Metric modules

Implementing a new dataset module

To implement a new metric follow the Contribution guide and make sure you adopt all the necessary conventions specified in this document.

For examples have a look here for a method in Python or here for a method in R.

Metric module layout and interface

Metric modules require 3 files (see templates). '{metric}' in the file names should be replaced by the name of your module and all files placed in a subfolder of the same name.

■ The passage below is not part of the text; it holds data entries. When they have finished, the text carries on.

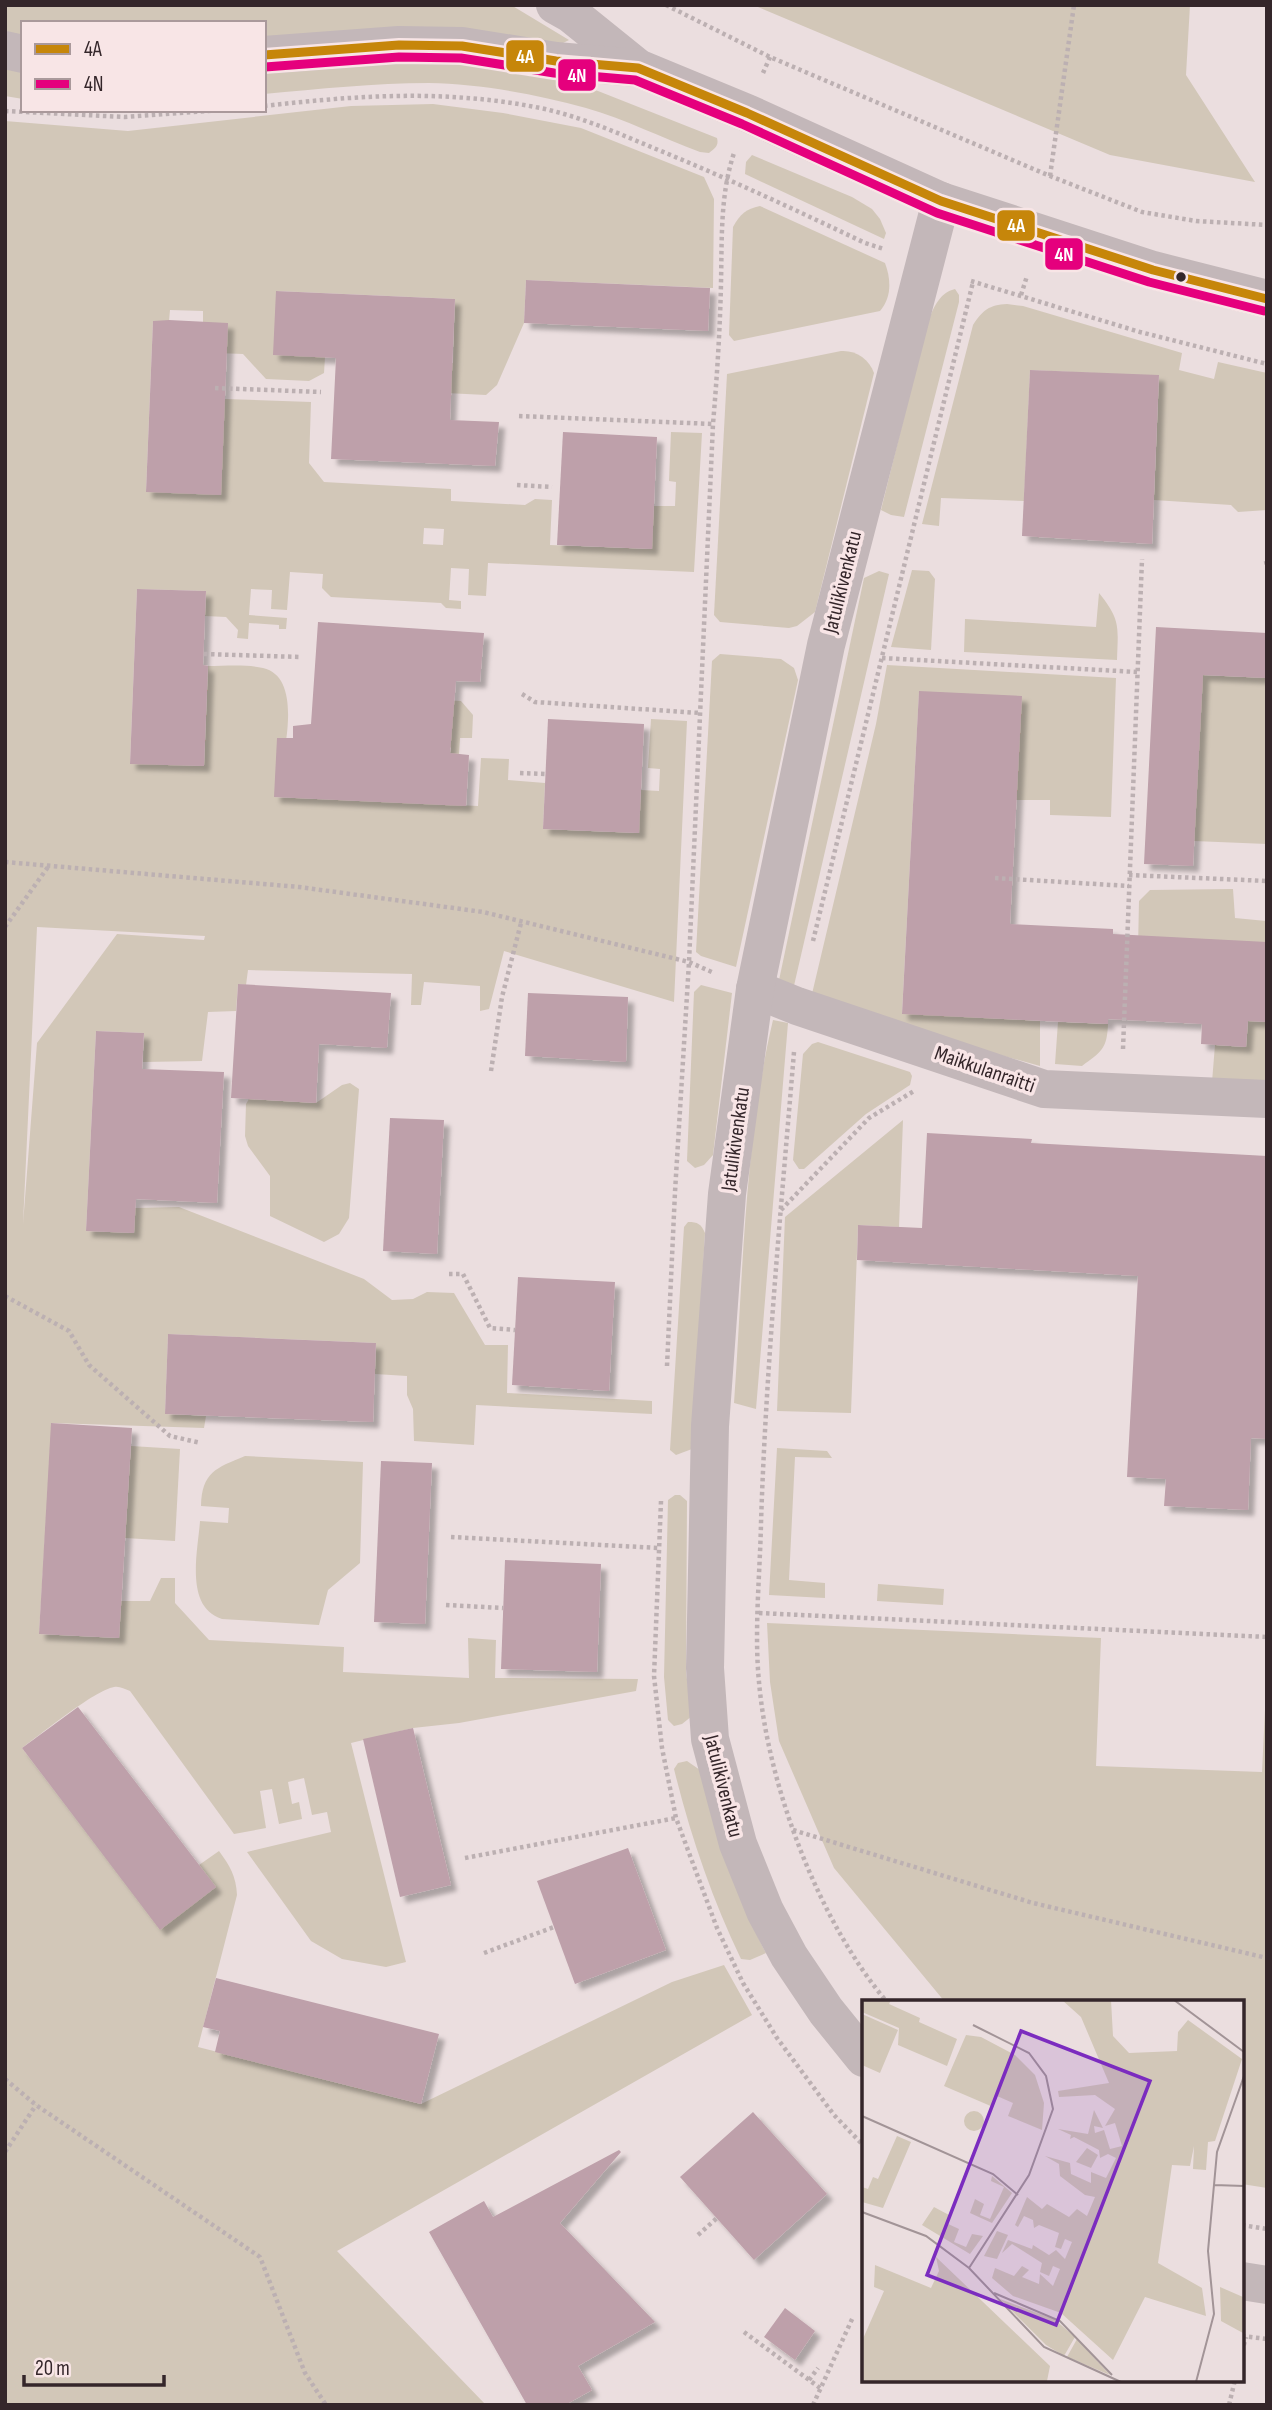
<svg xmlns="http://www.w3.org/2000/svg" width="1272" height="2410" font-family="'Sofia Sans Condensed',sans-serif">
	<defs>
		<filter id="shadow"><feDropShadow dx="6" dy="6" stdDeviation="2" flood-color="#0004"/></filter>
	</defs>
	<rect width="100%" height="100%" fill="#ebdedf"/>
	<!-- green -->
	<g fill="#d2c7b8" fill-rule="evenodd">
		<polygon points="5,5 511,5 569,40 563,43 264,38 264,23 23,23 23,37 5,32"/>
		<polygon points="753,5 1190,5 1186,75 1255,182 1110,155"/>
		<path d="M434,61l120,17 44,13 119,47c2,8 -2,10 -8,15l-9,-1c-38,-14 -75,-33 -114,-44 -50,-14 -106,-24 -157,-25 -55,0 -110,6 -165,11v-22z"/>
		<polygon points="5,67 23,71 23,99 5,96"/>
		<path d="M433,104l70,9 78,15 123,49 10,22 -1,89 -187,-8 -2,43 -27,62 -11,10 -60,-3 -6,-31 33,2 2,-64 -178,-8 48,66 -1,16 -15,8 -43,-2 -23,-25 -26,-1 -14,-31v-11l-33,-1 -1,11h-16l-7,170 79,-92 86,3 -2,61 15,19 127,7v12l74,4 10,-6 17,1 -2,45 101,4 3,-43h21l1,-24 -7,-1 2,-49 31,1 -8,139 -206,-9 -2,33 -18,-1 1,-26 -18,-1 -2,32 12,1v8l-15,-1 -5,-5 -110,-6 -9,-9 1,-14 -33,-2 -3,38 -16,-1 1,-19 -21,-1 -2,26 38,3 -1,11h-7v-4l-30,-2 -1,16 -11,-1 1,-8 -12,-13 -21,-1 1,-25 -69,-2 -7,174 74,3 4,-100c17,0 38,-2 55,2 44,10 18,98 12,129l203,9 3,-48 28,1 -1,21 37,3 -2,46 95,4 3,-43 18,1 1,-22 -12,-1 3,-49 36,2 -13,281 -170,-51 -15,58 -9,2v-25l-56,-4 -3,23h-10l1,-31 -164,-4 -2,15 -8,-1 -2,27 -28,1 -6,49 -59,1 1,-29 -48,-2 -10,200 48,2 1,-25 44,-1 185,72 28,21 21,-1 14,-7 27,1 31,52h23l-1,48 145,8v13l-176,-9 -2,40 -60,-4 -1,-32 -6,-14v-19l-32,-2 1,-31 -208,-9 -3,80 41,2 -2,12 -152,-5 -13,211 80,4 2,-37h29l11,-23h14v25l34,37 135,7 -1,25 126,6 -1,-40 28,2 -1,38 143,1 -2,12 -177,32 -46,5 -62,15 55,219 -20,5 -44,-8 -31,-18 -64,-89 84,-20 -4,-20 -15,3 -8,-37 -16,4 4,22 7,-2 3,17 -23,5 -7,-35 -12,2 6,37 -32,6 -104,-143c-6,-2 -10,-5 -16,-4 -19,3 -74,48 -92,61l138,181 55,-42 -16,-22 20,-14c11,15 17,25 18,44l-39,152 223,57 251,-122 52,-17 28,50 -415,236 149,154h-481v-2284l123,10 223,-25zM424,528l20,1 -1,16 -20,-1zM37,927l168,9 -1,4 -87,-6 -80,109 -14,181z"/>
		<polygon points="752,155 852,197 872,209 880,219 886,233 884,239 745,174 746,162"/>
		<path d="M760,206l125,57c6,16 7,34 -5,48l-146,30 -5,-6 4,-108c7,-13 13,-18 27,-21z"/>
		<path d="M955,289l4,6v7l-55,215 -13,-2 -10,-5 46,-186c6,-14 11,-31 28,-35z"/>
		<path d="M1007,304l16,2 159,47 -3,17 35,9 4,-17 49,11v137l-29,2 -7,-7 -77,-5 5,-124 -129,-6 -6,131 -83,-3 -2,28 -17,-2 51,-199c10,-15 16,-20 34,-21z"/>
		<path d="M841,351c15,-1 28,8 33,22l-59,239 -18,14 -8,2 -69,-6 -6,-7 13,-241z"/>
		<polygon points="912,570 929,571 935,579 931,650 891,647"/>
		<polygon points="879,571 889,574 793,990 778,985 864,578"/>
		<path d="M1099,593c22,27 19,34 18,67l-153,-8 1,-33 131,8z"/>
		<polygon points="720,654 781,659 794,668 798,680 736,967 701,956 696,952 712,661"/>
		<polygon points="887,665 1116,678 1111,817 1050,815 1050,800 1016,800 919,692 902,1013 1040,1021 1040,1066 816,1004 811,998 876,724"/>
		<polygon points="1202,675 1267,678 1267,844 1194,841"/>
		<polygon points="402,698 461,701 473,715 472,738 460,738 459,754 450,754 451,748"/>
		<polygon points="1233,889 1235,918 1266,921 1265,942 1137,996 1139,901 1150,890"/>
		<polygon points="701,985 732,993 713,1155 704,1165 695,1168 687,1161 694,992"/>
		<path d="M773,1020l15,3 -32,386 -22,-6c9,-125 10,-261 39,-383z"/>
		<polygon points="1248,1021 1267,1022 1267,1084 1212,1082 1215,1045 1246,1047"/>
		<path d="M1058,1022l50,2c-1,25 -6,27 -26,42l-27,-2z"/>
		<polygon points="818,1042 910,1072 912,1076 910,1085 866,1114 804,1169 799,1169 793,1160 803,1054 812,1044"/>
		<polygon points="350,1083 359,1089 349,1218 339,1234 324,1242 270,1216 270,1176 248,1146 245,1136 246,1104 249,1099 316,1103 342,1085"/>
		<polygon points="903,1120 899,1227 858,1225 851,1413 777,1411 785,1217"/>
		<path d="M688,1222c10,0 13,2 17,11l-13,216 -16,6 -6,-5 14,-223z"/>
		<polygon points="131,1446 180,1449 175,1541 125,1538"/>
		<polygon points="777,1448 827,1451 832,1458 795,1457 789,1580 825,1583 825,1598 769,1595"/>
		<path d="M245,1456l118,6 -3,101 -32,27 -9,35 -97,-6c-38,-12 -24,-68 -22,-98l28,2 1,-15 -28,-2c1,-34 15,-38 44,-50z"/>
		<polygon points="675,1495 680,1495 687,1501 686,1672 692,1716 682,1724 674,1726 668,1720 664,1677 668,1500"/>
		<polygon points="878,1584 944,1589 943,1605 877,1601"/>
		<polygon points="767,1623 1101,1638 1096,1766 1262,1772 1267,1668 1267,2188 1242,2184 1242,2002 945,2002 834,1868 779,1741 770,1682"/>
		<path d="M687,1761l13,9c17,65 35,124 66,183l-16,7 -9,-1c-29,-60 -51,-125 -67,-190l4,-6z"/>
	</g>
	<!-- building -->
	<g fill="#bea0aa" filter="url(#shadow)">
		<polygon points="526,280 710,288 708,331 524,323"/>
		<polygon points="276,291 455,299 450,420 499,422 495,466 331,459 336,358 273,355"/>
		<polygon points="169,320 228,323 221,495 146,492 153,321"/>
		<polygon points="1030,370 1159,375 1152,544 1022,536"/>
		<polygon points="563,432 657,437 652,549 557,545"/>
		<polygon points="137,589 206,591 203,665 208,666 204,766 130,764"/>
		<polygon points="318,622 484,633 480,682 456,681 450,753 469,755 466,806 274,797 277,738 293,738 293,726 311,724"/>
		<polygon points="1156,627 1267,633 1267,678 1203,675 1193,866 1144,864"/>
		<polygon points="919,691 1022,696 1010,924 1113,929 1113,934 1267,942 1267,1022 1248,1021 1246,1047 1201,1044 1202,1024 1108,1019 1108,1024 902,1014"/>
		<polygon points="548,719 644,724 639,833 543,829"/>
		<polygon points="238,984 391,993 387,1048 319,1044 316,1103 231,1098"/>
		<polygon points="528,993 628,997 626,1062 525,1056"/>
		<polygon points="96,1031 144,1033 142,1069 224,1072 217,1203 136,1199 134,1233 86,1231"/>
		<polygon points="390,1118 444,1120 437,1254 383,1251"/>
		<polygon points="927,1133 1032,1139 1031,1143 1267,1156 1267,1439 1251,1438 1248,1510 1164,1506 1166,1479 1127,1477 1138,1276 857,1260 858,1225 922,1228"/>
		<polygon points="518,1277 615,1282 609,1391 512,1385"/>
		<polygon points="168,1334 376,1343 373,1422 165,1414"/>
		<polygon points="51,1423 132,1428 119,1638 39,1634"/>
		<polygon points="381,1461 432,1463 425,1624 374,1622"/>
		<polygon points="505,1560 601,1564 597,1672 501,1669"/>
		<polygon points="78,1707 216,1887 160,1930 22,1748"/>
		<polygon points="413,1728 451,1885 400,1897 363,1739"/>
		<polygon points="628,1848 666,1950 575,1984 537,1881"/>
		<polygon points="216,1978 439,2034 421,2104 215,2052 220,2031 203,2027"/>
		<polygon points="753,2112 827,2194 754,2260 680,2177"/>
		<polygon points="619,2150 621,2152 560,2223 655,2322 578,2366 592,2390 565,2405 527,2405 429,2232 484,2201 493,2217"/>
		<polygon points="785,2308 815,2331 795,2360 764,2337"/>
	</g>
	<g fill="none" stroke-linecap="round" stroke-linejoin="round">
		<!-- path -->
		<g stroke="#bcb0b2" stroke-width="4.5" stroke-dasharray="3.5 3.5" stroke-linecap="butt">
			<polyline points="666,5 770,57 1050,176 1142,212 1196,221 1267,225"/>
			<polyline points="763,73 770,57"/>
			<path d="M264,106c96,-11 186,-17 281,3 39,9 75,25 111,40 71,29 140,61 209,94l19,6"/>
			<polyline points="5,111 125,117 223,110"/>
			<polyline points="1050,176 1074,5"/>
			<polyline points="971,281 1140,332 1267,364"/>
			<polyline points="1021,295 1027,276"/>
			<polyline points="215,388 321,392"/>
			<polyline points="519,416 713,424"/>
			<polyline points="517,485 552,487"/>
			<polyline points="1266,561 1267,567"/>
			<polyline points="204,654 300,657"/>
			<polyline points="882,658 1137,672"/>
			<polyline points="522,694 535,702 700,713"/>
			<polyline points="520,773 545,774"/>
			<polyline points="5,862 299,887 483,912 689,962 714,973"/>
			<polyline points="1129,875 1267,881"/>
			<polyline points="995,878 1129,886"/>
			<polyline points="5,927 48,867"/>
			<polyline points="813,941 973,282"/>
			<polyline points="1123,1049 1142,559"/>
			<path d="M794,1052c-13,157 -28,314 -33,471 -1,51 -7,108 -2,159 9,104 60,240 128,320"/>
			<polyline points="491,1071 502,997 521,923"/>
			<polyline points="781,1210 869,1118 914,1091"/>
			<polyline points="449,1274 463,1274 490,1328 515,1330"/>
			<polyline points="5,1296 69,1331 89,1365 170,1436 201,1443"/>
			<path d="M667,1366l8,-174 14,-230 24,-538c4,-47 7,-94 8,-141 1,-44 -1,-88 13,-130"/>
			<polyline points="661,1501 654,1676 662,1748 676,1818 717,1928 743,1983 777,2038 834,2115 864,2146"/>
			<polyline points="451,1537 659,1548"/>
			<polyline points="446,1605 503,1608"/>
			<polyline points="759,1613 1267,1637"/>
			<polyline points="793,1830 1033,1903 1267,1958"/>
			<polyline points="465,1858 676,1818"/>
			<polyline points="484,1953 554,1927"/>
			<polyline points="5,2079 36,2105 260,2257 305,2373 326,2405"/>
			<polyline points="5,2152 36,2105"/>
			<polyline points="1242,2225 1267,2229"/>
			<polyline points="698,2235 717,2218"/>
			<polyline points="744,2332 820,2388"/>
			<polyline points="1242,2336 1267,2339"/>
			<polyline points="1242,2352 1246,2337"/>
			<polyline points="809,2380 818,2368"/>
			<polyline points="813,2405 853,2317"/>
			<polyline points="1229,2405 1235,2380"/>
		</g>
		<!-- minor -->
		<g stroke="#c3b7b9" stroke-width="38">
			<polyline points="555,5 571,14 638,68 747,113 941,201 1153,270 1267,299"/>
			<polyline points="5,50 23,54"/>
			<polyline points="264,55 399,45 462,46 556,61 638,68"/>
			<polyline points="755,989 797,1006 1044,1089 1267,1099"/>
			<polyline points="864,2058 826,2011 789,1956 765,1911 738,1844 710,1739 705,1668 710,1426 727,1194 755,989 826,645 941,201"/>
			<polyline points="1242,2281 1267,2285"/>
		</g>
		<!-- bus-1 casing -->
		<g stroke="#f8e5e6" stroke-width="14">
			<polyline id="bus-1" points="264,55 399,45 462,46 556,61 638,68 747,113 941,201 1153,270 1267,299"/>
		</g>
		<!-- bus-2 casing -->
		<g stroke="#f8e5e6" stroke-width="14">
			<polyline id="bus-2" points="265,67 399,57 461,58 554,73 635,80 742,124 937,213 1149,282 1264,311"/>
		</g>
		<!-- bus-1 -->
		<use href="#bus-1" stroke="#c6860a" stroke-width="9"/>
		<!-- bus-2 -->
		<use href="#bus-2" stroke="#e5007d" stroke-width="9"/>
	</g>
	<!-- markers -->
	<circle fill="#34262a" stroke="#f8e5e6" stroke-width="2.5" cx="1181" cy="277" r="6"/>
	<g text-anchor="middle" stroke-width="7" stroke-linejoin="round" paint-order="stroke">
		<!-- street labels -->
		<g font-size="21" fill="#34262a" stroke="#f8e5e6">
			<text transform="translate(842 582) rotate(-76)" y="7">Jatulikivenkatu</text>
			<text transform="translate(985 1069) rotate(19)" y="7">Maikkulanraitti</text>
			<text transform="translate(735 1139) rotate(-82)" y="7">Jatulikivenkatu</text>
			<text transform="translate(724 1786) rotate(76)" y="7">Jatulikivenkatu</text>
		</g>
	</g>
	<!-- overview -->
	<g transform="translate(862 2000)">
		<rect width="382" height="382" fill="#ebdedf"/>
		<path d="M0,0h29l-2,4 31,14 -1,4 38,17 -10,27 -49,-21 1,-17 -37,-16zM200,0h49l2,36 16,17 48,-2 1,-19 10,-12 54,39 -27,82 -7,1 -2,28 -13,-1 1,-23 -4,20 -18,-1 -14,98 44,25 4,28 -61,-19 -32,63 -52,-47 -48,-17 -21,-18 3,-10 19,8 8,-10 7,4 -7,7 17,7 1,-10 13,12 7,-17 -7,-3 -4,10 -9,-4 2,-9 -30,-19 -10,9 6,-13 24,9 1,-4 16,10 7,-5 9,9 7,-17 -7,-3 -4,10 -6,-2 4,-14 -20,-8 -5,3 -1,-8 -9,-4 -6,11 -3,-2 12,-28 15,12 5,-5 22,13 8,-8 10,7 8,-19 -10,-2 -25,-19 -1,-12 -14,-8 25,7 1,11 20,9v-11l15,6 10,-20 -8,-4 -8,4 -1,-8 -25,-13 -4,2 1,-4 -13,-6 30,5 6,-24 9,18 -9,-2 1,7 9,-3 6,19 12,-3 -7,-23 -10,3 10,-17 -20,-14 -36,2 -1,-6 51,-8 -28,-66zM0,14l36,16 -18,43 -18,-8zM104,35l15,2 34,18 20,20 9,28 -2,27 -34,-14 5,-13 -16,-7 -4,11 -49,-21zM102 121a10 10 0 1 1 20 0a10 10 0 1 1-20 0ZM35,136l14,6 -28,66 -21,-6v-15l6,2 5,-12 5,2zM225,148l11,7 -7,13 -15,-6zM130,176l20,17 -20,30 -22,-10 5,-14 9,5 -4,11 10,4 14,-32 -13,-6zM72,207l15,8 -3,8 13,6 -5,13 12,5 6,-13 11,2 -13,18 -48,-29zM135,231l11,4 -11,24 -13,-3zM74,257l114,109 -3,15h-185v-40l22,-50 -10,-4 1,-22 56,23 8,-17zM358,287l23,10v36l-22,-12zM138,299l54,20 21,18 -11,19 -18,-11zM215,339l33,36 -43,-18z" fill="#d2c7b8"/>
		<path fill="none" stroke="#a29497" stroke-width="2" d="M312,0l70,52M0,116l131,58 25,21M352,185l30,1M0,212l64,24 43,32 75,79 77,35M107,268l60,-93 24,-66 -7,-33 -17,-23 -56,-28M132,293l66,28 52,54M334,382l18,-68 -6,-63 9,-99 27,-76"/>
		<path fill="#7b2cbf" fill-opacity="0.15" stroke="#7b2cbf" stroke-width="3.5" d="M159,31l129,50 -94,244 -129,-50z"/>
		<rect width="382" height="382" fill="none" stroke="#34262a" stroke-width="3.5"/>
	</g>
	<g stroke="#f8e5e6" stroke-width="2.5">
		<rect x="505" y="39" width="40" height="34" rx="7" fill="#c6860a"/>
		<rect x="557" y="58" width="40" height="34" rx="7" fill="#e5007d"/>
		<rect x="996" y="209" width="40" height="33" rx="7" fill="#c6860a"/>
		<rect x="1044" y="237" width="40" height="34" rx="7" fill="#e5007d"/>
	</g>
	<g font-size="19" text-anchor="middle" font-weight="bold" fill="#fff">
		<text x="525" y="63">4A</text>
		<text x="577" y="82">4N</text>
		<text x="1016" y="232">4A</text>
		<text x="1064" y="261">4N</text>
	</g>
	<!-- border -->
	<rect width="1272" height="2410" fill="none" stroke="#34262a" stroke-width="14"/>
	<!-- legend -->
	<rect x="21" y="21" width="245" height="91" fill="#f8e5e6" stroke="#aa999b" stroke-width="2"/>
	<rect x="35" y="44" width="35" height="10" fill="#c6860a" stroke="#aa999b" stroke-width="2"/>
	<text x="84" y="56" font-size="21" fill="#34262a">4A</text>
	<rect x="35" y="79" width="35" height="10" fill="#e5007d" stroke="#aa999b" stroke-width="2"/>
	<text x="84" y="91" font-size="21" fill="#34262a">4N</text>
	<!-- scale -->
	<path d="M24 2375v10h140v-10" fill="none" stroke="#34262a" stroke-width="3.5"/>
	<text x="35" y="2375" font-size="21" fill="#34262a" stroke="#f8e5e6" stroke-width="5" paint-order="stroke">20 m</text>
</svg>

  • {metric}.yml: dependencies of the metric module script following the format:
channels:
- conda-forge
dependencies:
- anndata=0.10.3
- gitpython=3.1.40
  • {metric}_optargs.json: defining optional arguments for the workflow following the format:
{
    "groundtruth": true,   # Does the metric need groundtruth labels? (boolean)
    "embedding": false,    # Does the metric need embeddings? (boolean)
    "config_file": true    # Does the metric take an additional config file? (boolean)
}

It is optional to add when your metric requires this:

physical_coordinate:
description: Does the metric take physcial coordination of the sample?
type: boolean
  • {metric}.py/.r: metric module script.
  • Check the TODOs in the metric.py or metric.r template.
  • The command line arguments are fixed and should not be modified.
  • see further instruction below.

Input Format

  • Labels File (-l, --labels): Path to a file containing cluster labels. Format: Text file where each row corresponds to a label for a specific observation.

Optional Files:

  • Ground Truth File (-g, --ground_truth): Path to a file containing ground truth labels. Use this for metrics requiring true labels for comparison.
  • Embedding File (-e, --embedding): Path to a file containing latent space embeddings. Useful for metrics that do not rely on ground truth labels.
  • Config File (-c, --config): Path to an optional JSON file with additional parameters for metric calculation.

Output Format

The script writes the calculated metric to the specified output file (-o, --out_file) in scientific notation with five decimal places.

Example usage of module scripts (Testing)

python metric.py -l labels.txt -g ground_truth.txt -o result.txt

Add to workflow

  • Add your metric to the excute_config.yaml under Metrics selected for execution.
  • Add your metric scripts to the path_config.yaml under metrics.